TASK STATEMENT
For the material below, output exactly the span from the line with "This is the" to the line with "Iterate over nodes in order of dependents", including both, and nothing besides.

··· RECORDS FOR THE TASK

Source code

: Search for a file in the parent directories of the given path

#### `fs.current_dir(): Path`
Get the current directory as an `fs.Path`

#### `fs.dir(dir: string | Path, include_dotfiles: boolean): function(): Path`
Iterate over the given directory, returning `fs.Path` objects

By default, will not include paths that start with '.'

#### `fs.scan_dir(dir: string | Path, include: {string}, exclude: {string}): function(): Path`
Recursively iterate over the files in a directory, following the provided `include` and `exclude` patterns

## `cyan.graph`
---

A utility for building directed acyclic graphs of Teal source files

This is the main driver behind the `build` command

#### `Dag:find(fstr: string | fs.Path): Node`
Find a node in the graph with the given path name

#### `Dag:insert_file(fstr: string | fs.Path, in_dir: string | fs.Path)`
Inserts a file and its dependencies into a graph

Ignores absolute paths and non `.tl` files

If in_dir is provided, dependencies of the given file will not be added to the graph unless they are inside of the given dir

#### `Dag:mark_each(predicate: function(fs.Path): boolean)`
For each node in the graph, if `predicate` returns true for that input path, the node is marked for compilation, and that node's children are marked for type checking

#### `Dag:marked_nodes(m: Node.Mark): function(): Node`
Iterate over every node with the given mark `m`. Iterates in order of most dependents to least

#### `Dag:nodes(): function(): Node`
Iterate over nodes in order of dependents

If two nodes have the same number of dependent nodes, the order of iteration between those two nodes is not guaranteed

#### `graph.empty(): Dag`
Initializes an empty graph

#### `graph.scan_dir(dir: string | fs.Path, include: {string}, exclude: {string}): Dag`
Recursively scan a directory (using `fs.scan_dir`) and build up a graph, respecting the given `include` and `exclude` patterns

······
··· RECORDS FOR THE TASK

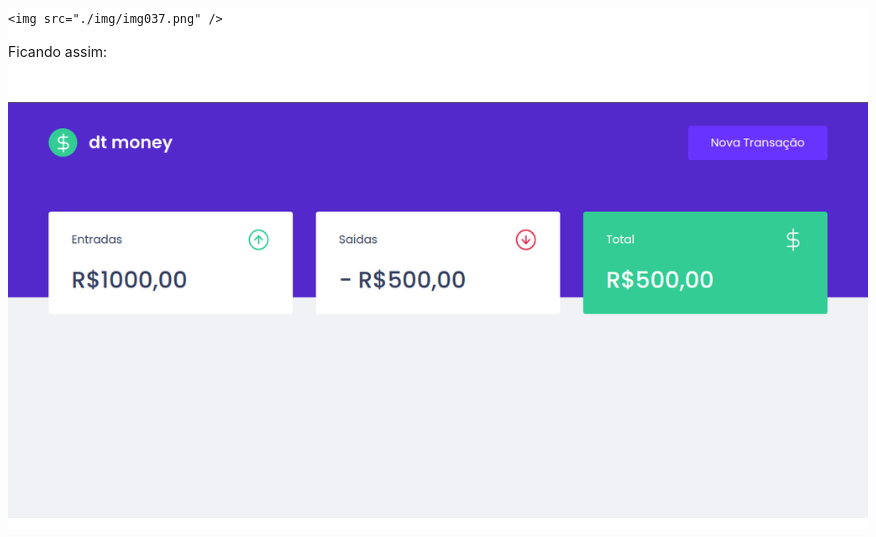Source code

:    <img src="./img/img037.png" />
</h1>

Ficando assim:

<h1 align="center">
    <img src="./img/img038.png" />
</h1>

······

OUTPUT FOR THIS EXERCISE
This is the main driver behind the `build` command

#### `Dag:find(fstr: string | fs.Path): Node`
Find a node in the graph with the given path name

#### `Dag:insert_file(fstr: string | fs.Path, in_dir: string | fs.Path)`
Inserts a file and its dependencies into a graph

Ignores absolute paths and non `.tl` files

If in_dir is provided, dependencies of the given file will not be added to the graph unless they are inside of the given dir

#### `Dag:mark_each(predicate: function(fs.Path): boolean)`
For each node in the graph, if `predicate` returns true for that input path, the node is marked for compilation, and that node's children are marked for type checking

#### `Dag:marked_nodes(m: Node.Mark): function(): Node`
Iterate over every node with the given mark `m`. Iterates in order of most dependents to least

#### `Dag:nodes(): function(): Node`
Iterate over nodes in order of dependents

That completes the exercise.